A couple of interesting notes from this film are: Bolo Yeung, the muscular villain, was known as The Beast of The East and The Chinese Hercules. He was a champion weight lifter and was famous for crushing an unknown extra named Jackie Chan to death during the fight. He did not speak English at that time but was a delightful man to work with.
Kien-Shih, who played the evil Han, had been in the film industry since 1939, when he started as a makeup man. He became famous for playing movie villains and had a very long career. Although he did not speak English, he seemed to understand what we asked him to do. He was very professional on the set and a very nice man.
When we finished this film, I went to Europe to cover the Motorcycle Grand Prix circuit. While I was at Monza, Italy for the Italian Grand Prix in July 1973, a fellow photographer, who knew that I was a good friend of Bruce approached me and told that he had heard that Bruce had died.

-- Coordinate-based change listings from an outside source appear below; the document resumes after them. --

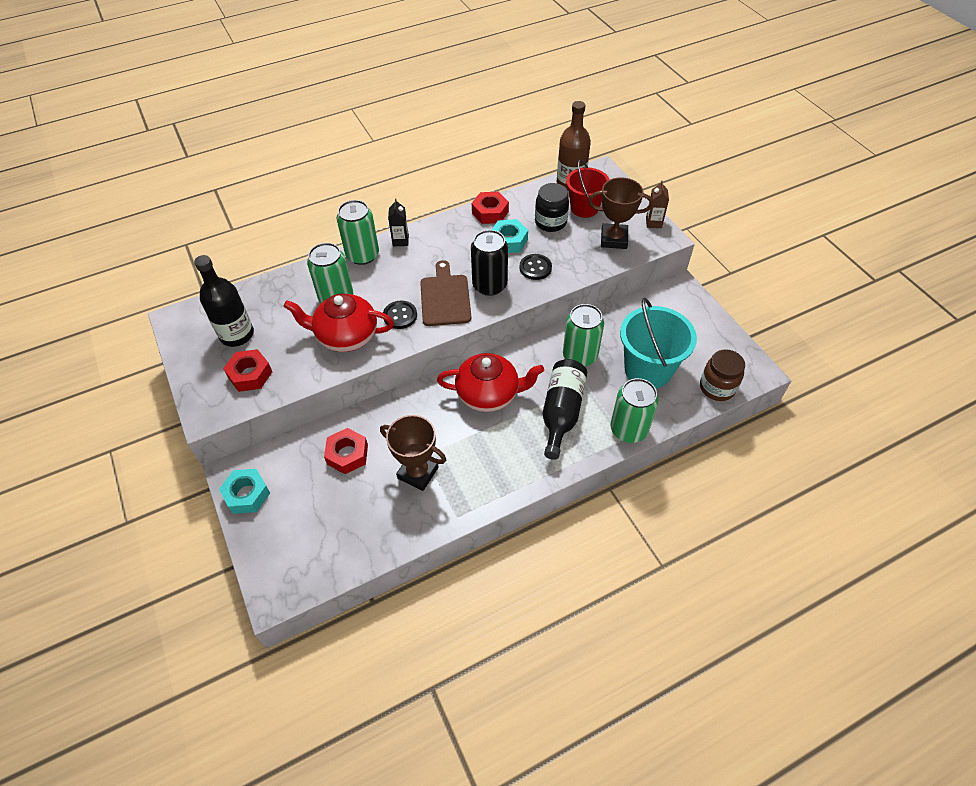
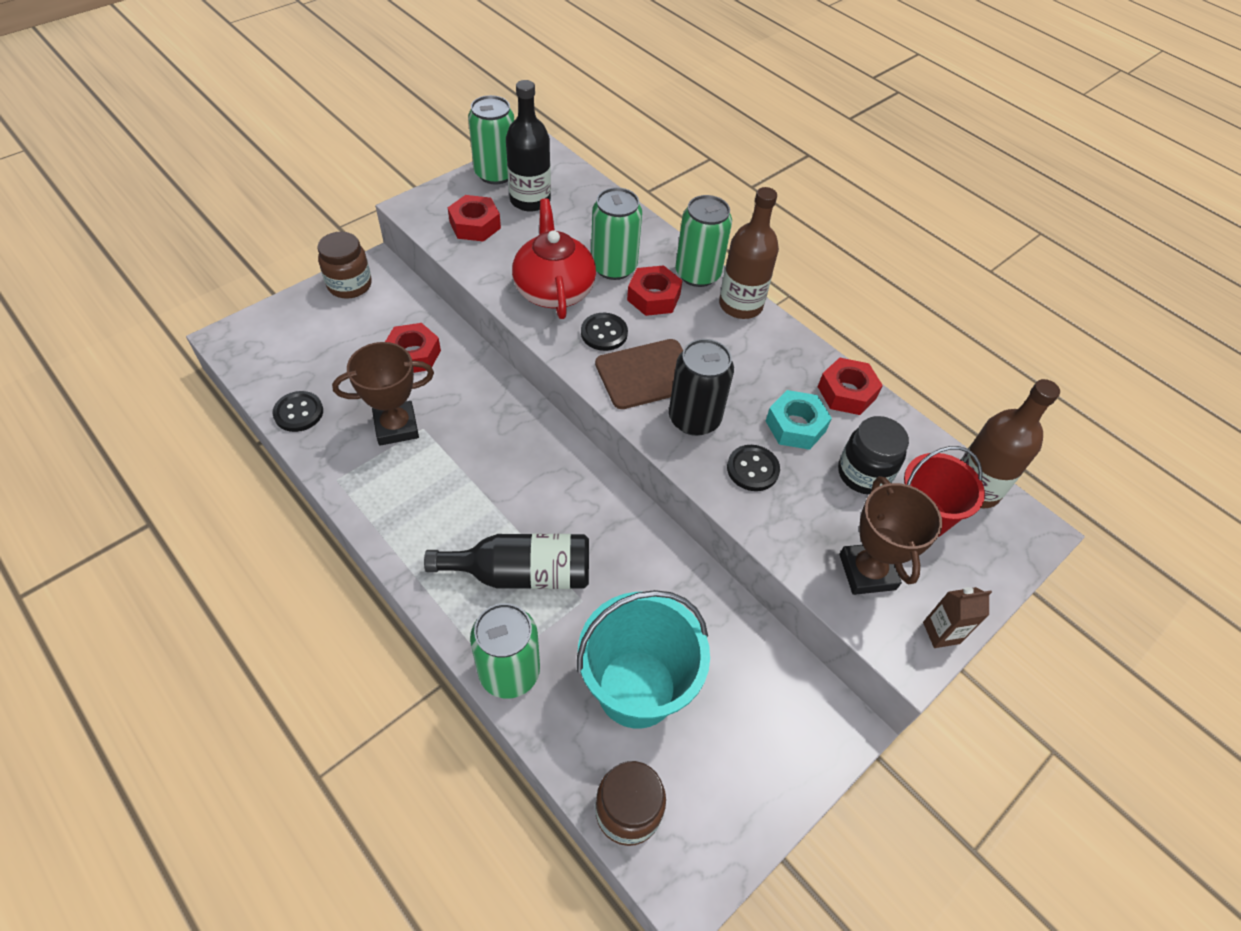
camera: 70 degrees right, 0 degrees up
turquoise nut [219,469,270,514] -> brown jar [317,232,372,299]
brown trophy [380,415,446,491] -> brown trophy turned 60 degrees clockwise [332,342,434,446]
black carton [388,199,409,246] -> brown bottle [719,187,779,319]
red teapot [437,353,544,412] -> none
green can [563,304,604,366] -> green can moved to [468,95,514,184]
none -> black button [272,391,323,432]
none -> red nut [627,265,683,316]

I was in complete shock since I knew that Bruce was my age and in great shape. Needless to say, later in the day this was confirmed to me and I was deeply saddened. Bruce had asked me to work on his next film but obviously that would never happen.
When I attended a private showing of the film at Warner Bros, there was a great sadness, knowing that Bruce would never see the completed film or attend the premiere of the film.
Bruce was a great guy, and I loved him and still do.